= TEXT SEGMENT =
########################################
July Swim for Distance Total to Date: 11 k (whoo hoo!)
Playing in the background: Brilliant guitarist Pat Methaney
In between swimming and writing and oh yeah, looking for a job, I also read stuff once in a while. Recently I've been plodding through Zen, Its History and Teachings, by Osho. Sound like heavy reading? Well, it is, kind of, but the book itself is of moderate size. It also has nice color photos of various soothing things like river rocks, gardens, spiral patterns in the ground, fish, etc. (nothing enhances a book on religion like nifty photos, in my humble opinion). It's also divided into reasonable chapters, which is nice when your main reading time is the last five or six minutes before you fall asleep.
A few words about Osho: That I'm reading his book doesn't mean I'm espousing his philosophy, or even that I agree with most of the stuff he writes. Osho used to be Bhagwan Shree Rajneesh, an Indian philosophy professor who slipped into religious prophethood at some point, caused trouble virtually everywhere he went and is kind of notorious for founding a commune in Oregon and driving Rolls-Royces. Well, the commune itself got to be kind of notorious when some of its members staged the first bioterror attack on U.S. soil by poisioning about 800 people to influence a local election. Stuff like that tends to get you kicked out of the country, whether you had anything to do with it or not. Osho wandered around various parts of the world for the next five years before returning to India, where he died in 1990. The definitive bio of the guy is called Autobiography of a Spiritually Incorrect Mystic, and I think that pretty much sums it up.
########################################
= SUPPLIED INFORMATION =
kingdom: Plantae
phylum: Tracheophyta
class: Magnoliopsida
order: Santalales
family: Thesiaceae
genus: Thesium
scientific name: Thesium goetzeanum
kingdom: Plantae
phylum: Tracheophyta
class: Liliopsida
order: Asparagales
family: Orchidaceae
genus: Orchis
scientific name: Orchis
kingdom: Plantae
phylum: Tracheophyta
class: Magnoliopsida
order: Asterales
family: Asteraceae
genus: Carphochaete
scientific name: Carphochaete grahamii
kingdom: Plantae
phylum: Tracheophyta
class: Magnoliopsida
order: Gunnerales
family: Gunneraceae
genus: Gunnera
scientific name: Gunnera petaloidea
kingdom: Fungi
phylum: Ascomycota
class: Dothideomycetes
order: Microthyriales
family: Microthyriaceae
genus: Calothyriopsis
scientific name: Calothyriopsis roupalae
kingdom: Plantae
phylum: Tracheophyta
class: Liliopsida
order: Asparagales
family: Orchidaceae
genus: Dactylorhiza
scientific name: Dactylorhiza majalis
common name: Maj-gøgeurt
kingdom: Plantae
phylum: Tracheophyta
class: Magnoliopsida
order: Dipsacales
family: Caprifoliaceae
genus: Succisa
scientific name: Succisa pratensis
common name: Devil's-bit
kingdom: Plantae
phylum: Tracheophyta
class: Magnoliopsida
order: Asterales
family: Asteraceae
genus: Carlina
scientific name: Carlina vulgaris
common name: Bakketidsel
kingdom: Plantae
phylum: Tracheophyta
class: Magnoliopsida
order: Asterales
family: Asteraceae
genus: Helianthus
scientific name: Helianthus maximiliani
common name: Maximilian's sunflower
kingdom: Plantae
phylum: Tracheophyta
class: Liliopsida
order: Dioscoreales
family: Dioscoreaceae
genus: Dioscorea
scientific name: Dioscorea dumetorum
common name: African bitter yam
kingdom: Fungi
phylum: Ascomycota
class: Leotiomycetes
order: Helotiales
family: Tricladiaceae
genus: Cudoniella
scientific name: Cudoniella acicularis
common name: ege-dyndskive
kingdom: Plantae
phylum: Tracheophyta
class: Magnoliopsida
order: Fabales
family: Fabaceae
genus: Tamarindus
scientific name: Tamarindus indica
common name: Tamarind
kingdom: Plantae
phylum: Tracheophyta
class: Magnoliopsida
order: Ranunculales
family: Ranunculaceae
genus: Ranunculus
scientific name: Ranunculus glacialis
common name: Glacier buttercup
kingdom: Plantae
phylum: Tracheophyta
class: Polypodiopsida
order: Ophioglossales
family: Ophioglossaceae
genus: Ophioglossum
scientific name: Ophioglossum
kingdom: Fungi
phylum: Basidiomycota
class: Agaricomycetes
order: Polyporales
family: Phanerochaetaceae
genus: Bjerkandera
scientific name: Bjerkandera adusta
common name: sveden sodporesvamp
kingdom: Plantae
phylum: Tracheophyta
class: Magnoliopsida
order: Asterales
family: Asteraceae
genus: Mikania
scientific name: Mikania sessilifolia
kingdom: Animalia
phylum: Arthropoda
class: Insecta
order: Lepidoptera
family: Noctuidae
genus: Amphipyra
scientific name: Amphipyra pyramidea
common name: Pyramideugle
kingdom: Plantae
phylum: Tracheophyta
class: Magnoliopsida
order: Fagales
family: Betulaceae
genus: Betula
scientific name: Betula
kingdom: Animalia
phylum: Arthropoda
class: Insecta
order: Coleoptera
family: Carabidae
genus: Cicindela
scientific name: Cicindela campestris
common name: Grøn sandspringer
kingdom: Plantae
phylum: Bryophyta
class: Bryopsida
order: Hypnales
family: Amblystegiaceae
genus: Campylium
########################################
= GOAL =
Do the statements below agree with the blog post about reading Osho's book on Zen? Answer yes or no for each, quoting the words from the post that settle it.
(a) The writer's main reading time is the last few minutes before falling asleep.
(b) Osho died in Oregon in 1990.
(c) The writer says that reading the book shows agreement with Osho's philosophy.

= IN RESPONSE =
(a) Yes: "your main reading time is the last five or six minutes before you fall asleep."
(b) No: "before returning to India, where he died in 1990."
(c) No: "That I'm reading his book doesn't mean I'm espousing his philosophy, or even that I agree with most of the stuff he writes."